■ **DESCRIPTION OF THE TASK**
Everything in the records must be reproduced exactly, except for the pictures.

■ **RECORDS FOR THIS EXERCISE**
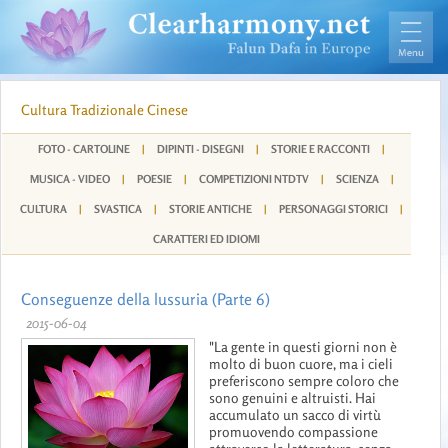
Cultura Tradizionale Cinese
FOTO - CARTOLINE
|
DIPINTI - DISEGNI
|
STORIE E RACCONTI
|
MUSICA - VIDEO
|
POESIE
|
COMPETIZIONI NTDTV
|
SCIENZA
|
CULTURA
|
SVASTICA
|
STORIE ANTICHE
|
PERSONAGGI STORICI
|
CARATTERI ED IDIOMI
Conseguenze della lussuria (Parte 6)
2015-06-04
"La gente in questi giorni non è
molto di buon cuore, ma i cieli
preferiscono sempre coloro che
sono genuini e altruisti. Hai
accumulato un sacco di virtù
promuovendo compassione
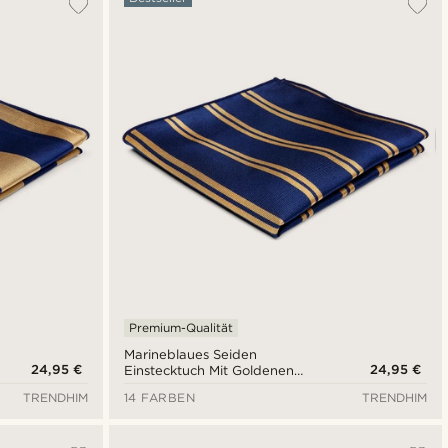
Premium-Qualität
Marineblaues Seiden
24,95 €
24,95 €
Einstecktuch Mit Goldenen
Doppelstreifen
TRENDHIM
14 FARBEN
TRENDHIM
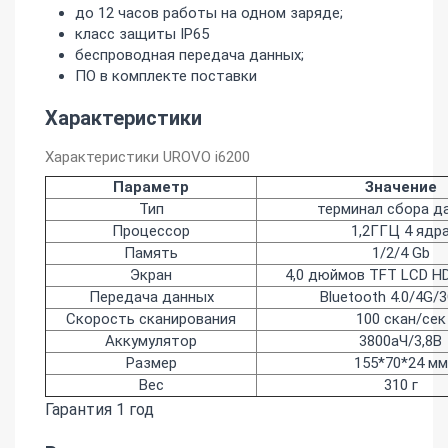
до 12 часов работы на одном заряде;
класс защиты IP65
беспроводная передача данных;
ПО в комплекте поставки
Характеристики
Характеристики UROVO i6200
Параметр
Значение
Тип
терминал сбора д
Процессор
1,2ГГЦ 4 ядр
Память
1/2/4 Gb
Экран
4,0 дюймов TFT LCD HD
Передача данных
Bluetooth 4.0/4G/
Скорость сканирования
100 скан/сек
Аккумулятор
3800аЧ/3,8В
Размер
155*70*24 мм
Вес
310 г
Гарантия 1 год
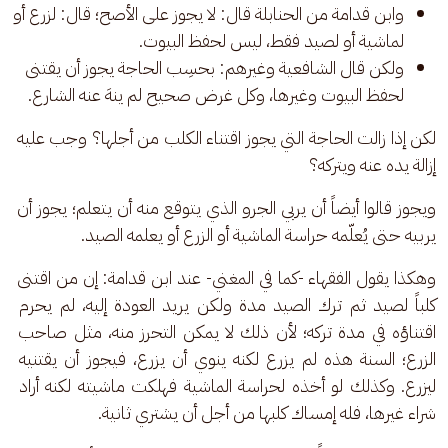
وابن قدامة من الحنابلة قال: لا يجوز على الأصح؛ قال: لزرع أو
لماشية أو لصيد فقط، ليس لحفظ البيوت.
ولكن قال الشافعية وغيرهم: بحسِب الحاجة يجوز أن يقتنى
لحفظ البيوت وغيرها، وكل غرض صحيح لم ينهَ عنه الشارع.
لكن إذا زالت الحاجة التي يجوز اقتناء الكلب من أجلها؟ وجب عليه 
إزالة يده عنه ويتركه؟ 
ويجوز قالوا أيضاً أن يربي الجرو الذي يتوقع منه أن يتعلم؛ يجوز أن 
يربيه حتى يُعلّمه حراسة الماشية أو الزرع أو يعلمه الصيد.
وهكذا يقول الفقهاء -كما في المغني- عند ابن قدامة: إن من اقتنى 
كلباً لصيد ثم ترك الصيد مدة ولكن يريد العودة إليه، لم يحرم 
اقتناؤه في مدة تركه؛ لأن ذلك لا يمكن التحرز منه، مثل صاحب 
الزرع؛ السنة هذه لم يزرع لكنه ينوي أن يزرع، فيجوز أن يقتنيه 
ليزرع. وكذلك لو أخذه لحراسة الماشية فهلكت ماشيته لكنه أراد 
شراء غيرها، فله إمساك كلبها من أجل أن يشتري ثانية.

■ **EXERCISE RESULT**
Cultura Tradizionale Cinese
FOTO - CARTOLINE
|
DIPINTI - DISEGNI
|
STORIE E RACCONTI
|
MUSICA - VIDEO
|
POESIE
|
COMPETIZIONI NTDTV
|
SCIENZA
|
CULTURA
|
SVASTICA
|
STORIE ANTICHE
|
PERSONAGGI STORICI
|
CARATTERI ED IDIOMI
Conseguenze della lussuria (Parte 6)
2015-06-04
"La gente in questi giorni non è
molto di buon cuore, ma i cieli
preferiscono sempre coloro che
sono genuini e altruisti. Hai
accumulato un sacco di virtù
promuovendo compassione
Premium-Qualität
Marineblaues Seiden
24,95 €
24,95 €
Einstecktuch Mit Goldenen
Doppelstreifen
TRENDHIM
14 FARBEN
TRENDHIM
до 12 часов работы на одном заряде;
класс защиты IP65
беспроводная передача данных;
ПО в комплекте поставки
Характеристики
Характеристики UROVO i6200
Параметр
Значение
Тип
терминал сбора д
Процессор
1,2ГГЦ 4 ядр
Память
1/2/4 Gb
Экран
4,0 дюймов TFT LCD HD
Передача данных
Bluetooth 4.0/4G/
Скорость сканирования
100 скан/сек
Аккумулятор
3800аЧ/3,8В
Размер
155*70*24 мм
Вес
310 г
Гарантия 1 год
وابن قدامة من الحنابلة قال: لا يجوز على الأصح؛ قال: لزرع أو
لماشية أو لصيد فقط، ليس لحفظ البيوت.
ولكن قال الشافعية وغيرهم: بحسِب الحاجة يجوز أن يقتنى
لحفظ البيوت وغيرها، وكل غرض صحيح لم ينهَ عنه الشارع.
لكن إذا زالت الحاجة التي يجوز اقتناء الكلب من أجلها؟ وجب عليه 
إزالة يده عنه ويتركه؟ 
ويجوز قالوا أيضاً أن يربي الجرو الذي يتوقع منه أن يتعلم؛ يجوز أن 
يربيه حتى يُعلّمه حراسة الماشية أو الزرع أو يعلمه الصيد.
وهكذا يقول الفقهاء -كما في المغني- عند ابن قدامة: إن من اقتنى 
كلباً لصيد ثم ترك الصيد مدة ولكن يريد العودة إليه، لم يحرم 
اقتناؤه في مدة تركه؛ لأن ذلك لا يمكن التحرز منه، مثل صاحب 
الزرع؛ السنة هذه لم يزرع لكنه ينوي أن يزرع، فيجوز أن يقتنيه 
ليزرع. وكذلك لو أخذه لحراسة الماشية فهلكت ماشيته لكنه أراد 
شراء غيرها، فله إمساك كلبها من أجل أن يشتري ثانية.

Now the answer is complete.